Malheureusement, cela pourrait bien être le cas avec l’EFET. Un membre du public présent au forum sur les lipides a sévèrement critiqué l’EFET pour ne pas avoir donné suite aux plaintes des consommateurs et de l’industrie concernant la vente d’huiles d’olive vierges extra frauduleuses et mal étiquetées en Grèce. Dans un cas parmi tant d’autres, il a fallu neuf mois et de nombreuses plaintes avant que l’agence n’ordonne le retrait de l’huile d’olive frauduleuse des rayons. Le fait que les Grecs consomment plus de 20 kg d’huile d’olive par an et par habitant fait de cela un grave problème de santé.

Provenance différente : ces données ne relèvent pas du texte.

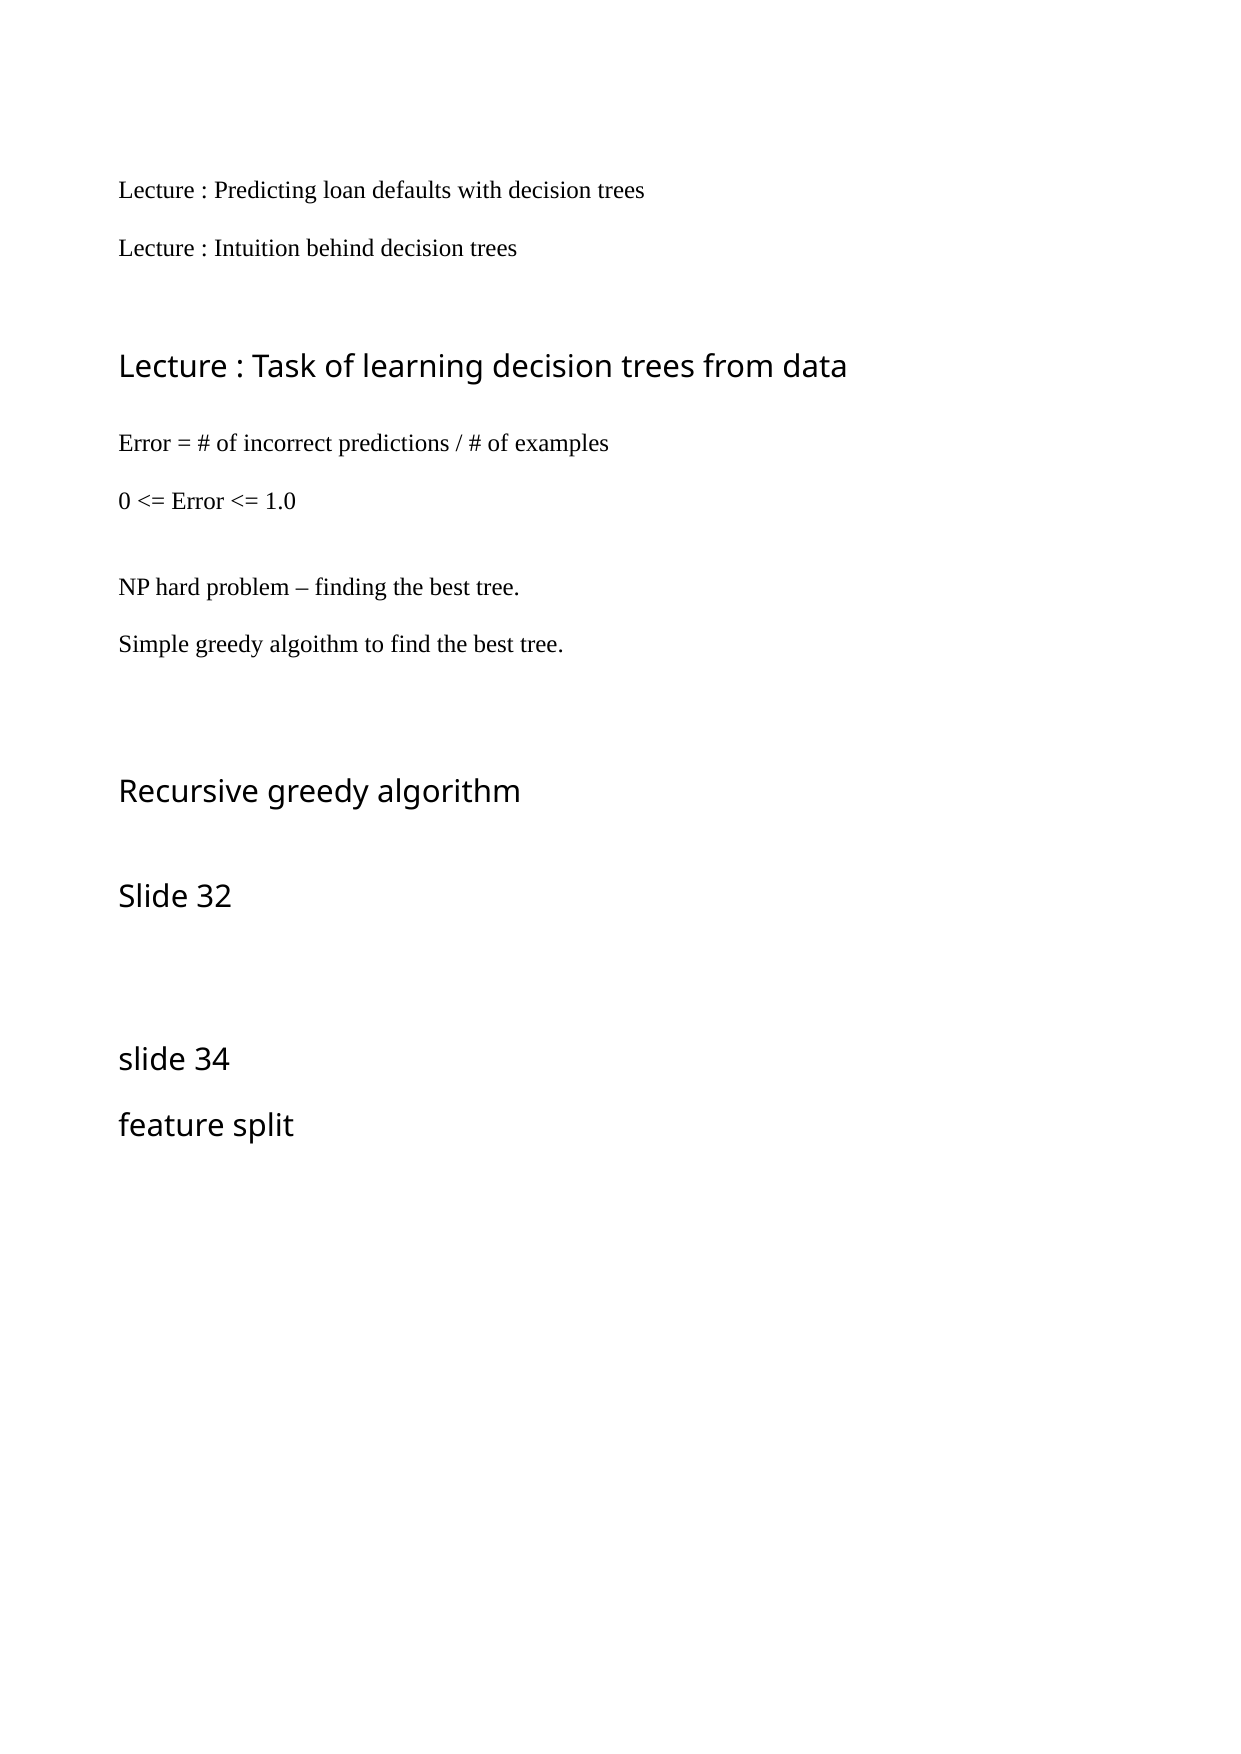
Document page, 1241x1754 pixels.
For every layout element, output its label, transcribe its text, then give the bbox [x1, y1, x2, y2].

text Lecture : Intuition behind decision trees [118, 233, 1122, 262]
text Slide 32 [118, 874, 1122, 916]
text slide 34 [118, 1037, 1122, 1080]
text Error = # of incorrect predictions / # of examples [118, 428, 1122, 457]
subtitle Lecture : Task of learning decision trees from data [118, 344, 1122, 387]
text feature split [118, 1103, 1122, 1146]
text Lecture : Predicting loan defaults with decision trees [118, 176, 1122, 204]
text 0 <= Error <= 1.0 [118, 486, 1122, 514]
subtitle Recursive greedy algorithm [118, 769, 1122, 812]
text NP hard problem – finding the best tree. [118, 572, 1122, 601]
text Simple greedy algoithm to find the best tree. [118, 629, 1122, 658]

La prochaine campagne de récolte s'annonce très bonne pour l'Espagne, mais moins favorable pour la Grèce. Si l'Espagne atteint la production attendue, cela pourrait entraîner une baisse encore plus importante des prix de l'huile d'olive grecque vendue en vrac. C'est une mauvaise nouvelle pour les oléiculteurs grecs qui font face à une baisse de production la saison prochaine, principalement due aux conditions météorologiques : trop froid, puis trop chaud, et enfin un manque de pluie au moment où elle était le plus nécessaire.

L'EFET aurait pu accepter les avis scientifiques et autoriser l'allégation de santé sur l'étiquette il y a plus de deux ans. Cela aurait aidé l'industrie grecque de l'huile d'olive, en difficulté, à différencier son produit et à gagner des parts de marché, au lieu de passer tout ce temps à débattre de sémantique.